In five of the six hold-out-periods, the best evolved rule notably outperforms the
benchmark buy-and-hold strategy. The mean (over all 30 runs) best evolved rule
outperforms the benchmark in four of the six hold-out periods. It is also notable that
the out-of-sample results appear robust over the two out-of-sample periods (‘Test
1’ and ‘Test 2’), and do not indicate that the performance of the trading system is
declining.
In evaluating the performance of any market timing system, a number of caveats
must be borne in mind. Any trading model constructed and tested using historic data
will tend to perform less well in a live environment than in a back-test period for
a number of reasons. Live markets have attendant problems of delay in executing
trades, illiquidity, interrupted / corrupted data and interrupted markets. The impact
of these issues is to raise trading costs and consequently to reduce trading profitability. An allowance for these costs (slippage) has been included in this study but it
is impossible to determine the scale of these costs ex-ante with complete accuracy.

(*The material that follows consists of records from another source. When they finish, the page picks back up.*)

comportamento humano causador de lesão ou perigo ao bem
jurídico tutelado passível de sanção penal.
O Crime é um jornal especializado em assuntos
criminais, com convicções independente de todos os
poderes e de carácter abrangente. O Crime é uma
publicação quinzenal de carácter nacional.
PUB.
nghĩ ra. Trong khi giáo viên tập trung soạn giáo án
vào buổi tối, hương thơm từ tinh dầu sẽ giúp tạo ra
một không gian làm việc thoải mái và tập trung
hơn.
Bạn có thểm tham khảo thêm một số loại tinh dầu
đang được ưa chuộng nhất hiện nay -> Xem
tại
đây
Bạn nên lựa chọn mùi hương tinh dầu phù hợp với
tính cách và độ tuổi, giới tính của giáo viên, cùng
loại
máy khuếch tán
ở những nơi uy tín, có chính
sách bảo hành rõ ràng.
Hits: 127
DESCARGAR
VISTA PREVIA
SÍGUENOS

In addition, markets are competitive. As new computational technologies spread,
opportunities to utilize these technologies to earn excess risk-adjusted profits are
eroded (Gencay, Dacorogna, Olsen and Pictet, 2003). Hence, estimates of trading
performance based on historical data may not be replicated in live trading as other
market participants will apply similar technologies. It must also be remembered
Evolving technical trading rules for spot foreign-exchange markets
325
that foreign exchange trading takes place 24 hours per day, hence there is no true
opening or closing price for a foreign exchange market. In view of the difficulties
in constructing and testing models using continuous data over a prolonged period,
this study like most others, adopts a sampling approach by employing daily closing
exchange rate data, drawn from the London market.

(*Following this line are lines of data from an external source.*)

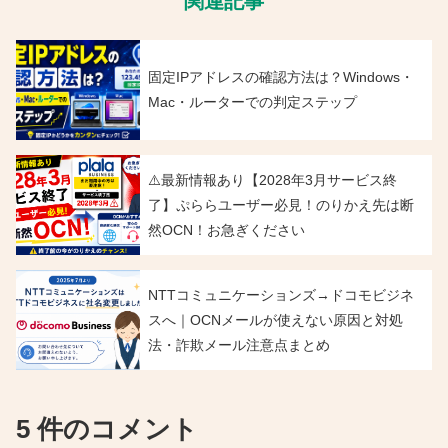
関連記事
固定IPアドレスの確認方法は？Windows・
Mac・ルーターでの判定ステップ
⚠️最新情報あり【2028年3月サービス終
了】ぷららユーザー必見！のりかえ先は断
然OCN！お急ぎください
NTTコミュニケーションズ→ドコモビジネ
スへ｜OCNメールが使えない原因と対処
法・詐欺メール注意点まとめ
5 件のコメント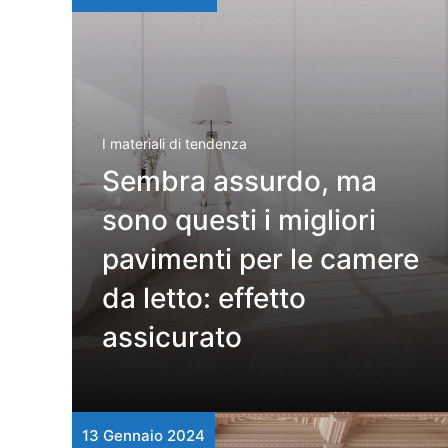
I materiali di tendenza
Sembra assurdo, ma
sono questi i migliori
pavimenti per le camere
da letto: effetto
assicurato
13 Gennaio 2024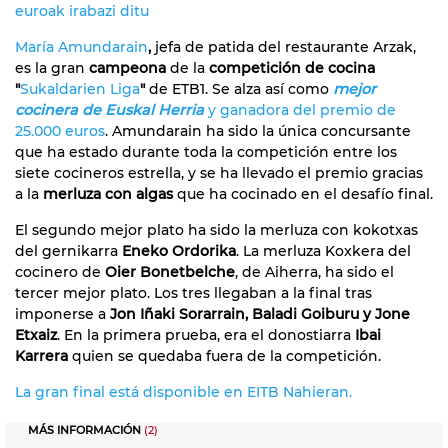
euroak irabazi ditu
María Amundarain
,
jefa de patida del restaurante Arzak,
es la gran
campeona
de la
competición de cocina
"
Sukaldarien Liga
"
de ETB1. Se alza así como
mejor
cocinera de Euskal Herria
y ganadora del premio de
25.000 euros
. Amundarain ha sido la única concursante
que ha estado durante toda la competición entre los
siete cocineros estrella, y se ha llevado el premio gracias
a la
merluza con algas
que ha cocinado en el desafío final.
El segundo mejor plato ha sido la merluza con kokotxas
del gernikarra
Eneko Ordorika
. La merluza Koxkera del
cocinero de
Oier Bonetbelche
, de Aiherra, ha sido el
tercer mejor plato. Los tres llegaban a la final tras
imponerse a
Jon Iñaki Sorarrain, Baladi Goiburu y Jone
Etxaiz
. En la primera prueba, era el donostiarra
Ibai
Karrera
quien se quedaba fuera de la competición.
La gran final está disponible en EITB Nahieran.
MÁS INFORMACIÓN
(2)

6 Conclusions & Future work
In this paper a novel methodology GE was introduced, and applied for the purposes
of foreign-exchange prediction. It is noted that this novel methodology has general
utility for rule-induction, data mining applications. GE is an evolutionary algorithm
that can evolve ‘rulesets’. In this study each of the evolved rulesets represents a
market trading system. GE was shown to evolve trading rules that were superior to
the benchmark buy-and-hold strategy in five of the six hold-out periods. A number
of additional extensions of this work are left for future development. One extension
would be to incorporate a more complex model of learning (forgetting). Glassman
(1973) suggested that the “fallibility of memory” (p. 88) may represent a useful
adaptive device when faced with a dynamic environment. At present in our model,
all historic data observations are given equal weighting which implicitly assumes
model stationarity. By a suitable modification of the fitness function, whereby more
recent data observations are assigned a higher weighting in the model construction
process, model development could be biased towards more recent data (Refenes
et al., 1997). The weighting parameter could also be evolved as a component of
the developed model. Our methodology for this initial study has included a number of simplifications, for example we only considered a small set of technical
indicators, one metric for trading risk, and a relatively low frequency sampling of
foreign-exchange data. The study could also be extended by constructing a longer
horizon predictive model using GE, employing a series of fundamental as distinct
from technical indicators. Scope also exists to develop more sophisticated moneymanagement strategies than those employed in this study. For example, rather than
inventing for a set period of five trading days, each open position could be reassessed every day, with stop-losses being used to reduce the risk of major losses.
Another interesting strategy is to vary the amount invested on each trade. Rather
than investing a fixed amount in the currency market on each trade, the investment
amount could be linked to the strength of the trading signal, with strong signals
resulting in the assumption of a bigger position than weaker signals.